### Task requirements
The answer must be a single number: how many lines of the records below contain "Internacional".

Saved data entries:

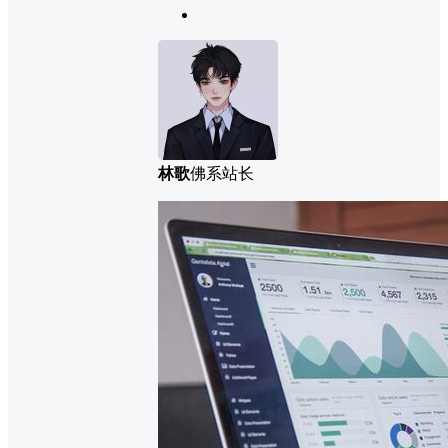
林歌
佛系站长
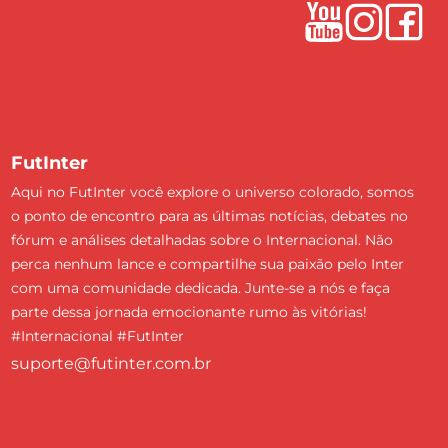
FutInter
Aqui no FutInter você explore o universo colorado, somos
o ponto de encontro para as últimas notícias, debates no
fórum e análises detalhadas sobre o Internacional. Não
perca nenhum lance e compartilhe sua paixão pelo Inter
com uma comunidade dedicada. Junte-se a nós e faça
parte dessa jornada emocionante rumo às vitórias!
#Internacional #FutInter
suporte@futinter.com.br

### Solution to this exercise
2